## QUOTED TEXT
[Start]

But in my experience this somewhat standard view-point misses an important distinction that needs a historical perspective to appreciate. Mathematics has been around a lot longer than science. The Greeks were doing mathematics at a very high level more than two thousand years ago. Mathematicians have a long sense of history, humbled and awed by the great minds which have preceeded us, of accomplishments in centuries gone by which we can no longer hope to surpass, or even equal.
The scientist thinks, and feels, quite differently. Science really only kicked off about 500 years ago in Europe, when people slowly started thinking thoughts like: how do we really know when something is true? Can belief and truth be separated? Does our desire that the world be a certain way prevent us from seeing it as it really is?
I remind you of the answers to these kinds of questions that people came slowly to appreciate: that the source of all true knowledge is observation: careful, unbiased and thorough. From the observations we make, we formulate theories to explain them. The simplest and most powerful theories take precedence. Finally we examine the implications and predictions of our theories and see if these are born out. If so, we strengthen our faith in our theories but do not become dogmatic about them. We are prepared to be wrong, and to change our minds when confronted with new evidence and explanations.

[End]

## RECORD LIST
[Start]

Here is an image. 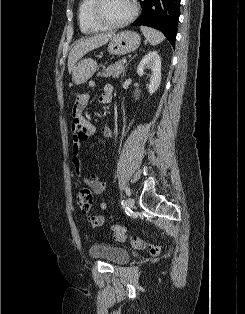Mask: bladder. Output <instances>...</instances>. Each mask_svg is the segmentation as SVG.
Listing matches in <instances>:
<instances>
[{
    "mask_svg": "<svg viewBox=\"0 0 245 314\" xmlns=\"http://www.w3.org/2000/svg\"><path fill=\"white\" fill-rule=\"evenodd\" d=\"M89 253L93 259L104 260L114 265L124 264L130 259V253L125 248L103 243L92 245Z\"/></svg>",
    "mask_w": 245,
    "mask_h": 314,
    "instance_id": "obj_1",
    "label": "bladder"
}]
</instances>
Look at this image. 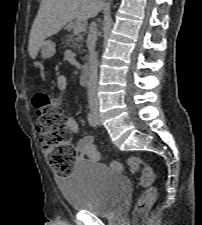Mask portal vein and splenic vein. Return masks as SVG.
Listing matches in <instances>:
<instances>
[{
  "label": "portal vein and splenic vein",
  "instance_id": "18ae733b",
  "mask_svg": "<svg viewBox=\"0 0 202 225\" xmlns=\"http://www.w3.org/2000/svg\"><path fill=\"white\" fill-rule=\"evenodd\" d=\"M85 30V25L83 23H76L73 28V33L75 35L83 32Z\"/></svg>",
  "mask_w": 202,
  "mask_h": 225
}]
</instances>
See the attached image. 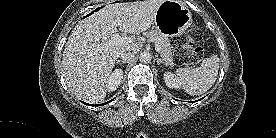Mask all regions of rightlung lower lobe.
<instances>
[{"instance_id": "1", "label": "right lung lower lobe", "mask_w": 276, "mask_h": 138, "mask_svg": "<svg viewBox=\"0 0 276 138\" xmlns=\"http://www.w3.org/2000/svg\"><path fill=\"white\" fill-rule=\"evenodd\" d=\"M112 101V100H111ZM84 104H86V105H91V104H88V103H85V102H83ZM108 103V102H107ZM107 103H103V104H97L96 106H103V105H105V104H107ZM92 106V105H91Z\"/></svg>"}]
</instances>
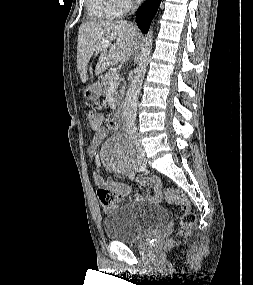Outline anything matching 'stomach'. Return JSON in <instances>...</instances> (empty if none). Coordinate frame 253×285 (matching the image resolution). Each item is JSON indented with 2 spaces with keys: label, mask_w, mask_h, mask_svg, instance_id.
Here are the masks:
<instances>
[{
  "label": "stomach",
  "mask_w": 253,
  "mask_h": 285,
  "mask_svg": "<svg viewBox=\"0 0 253 285\" xmlns=\"http://www.w3.org/2000/svg\"><path fill=\"white\" fill-rule=\"evenodd\" d=\"M102 88L99 83H94L88 86L84 91V96L88 100H96L101 96Z\"/></svg>",
  "instance_id": "1"
}]
</instances>
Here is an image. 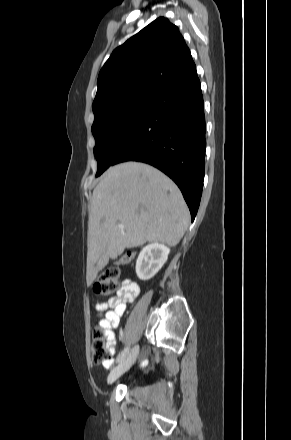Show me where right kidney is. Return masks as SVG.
Listing matches in <instances>:
<instances>
[{
	"label": "right kidney",
	"instance_id": "right-kidney-1",
	"mask_svg": "<svg viewBox=\"0 0 291 440\" xmlns=\"http://www.w3.org/2000/svg\"><path fill=\"white\" fill-rule=\"evenodd\" d=\"M170 249L164 244L151 243L146 245L136 261V274L141 280H149L164 265Z\"/></svg>",
	"mask_w": 291,
	"mask_h": 440
}]
</instances>
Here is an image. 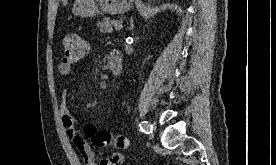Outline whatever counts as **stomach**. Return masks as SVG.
<instances>
[{
    "instance_id": "0dacf381",
    "label": "stomach",
    "mask_w": 276,
    "mask_h": 165,
    "mask_svg": "<svg viewBox=\"0 0 276 165\" xmlns=\"http://www.w3.org/2000/svg\"><path fill=\"white\" fill-rule=\"evenodd\" d=\"M132 2L133 0H75L72 13L79 17H93L97 13L121 14L131 8Z\"/></svg>"
}]
</instances>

[End]

## REQUIREMENT A
From the passage on mathematics and science, quote the part that begins at the words "The scientist thinks, and" and stops after "it really is?".
## REQUIREMENT B
According to the passage on mathematics and science, about how long ago did science begin in Europe?

## WRITTEN SOLUTION A
The scientist thinks, and feels, quite differently. Science really only kicked off about 500 years ago in Europe, when people slowly started thinking thoughts like: how do we really know when something is true? Can belief and truth be separated? Does our desire that the world be a certain way prevent us from seeing it as it really is?

## WRITTEN SOLUTION B
About 500 years ago.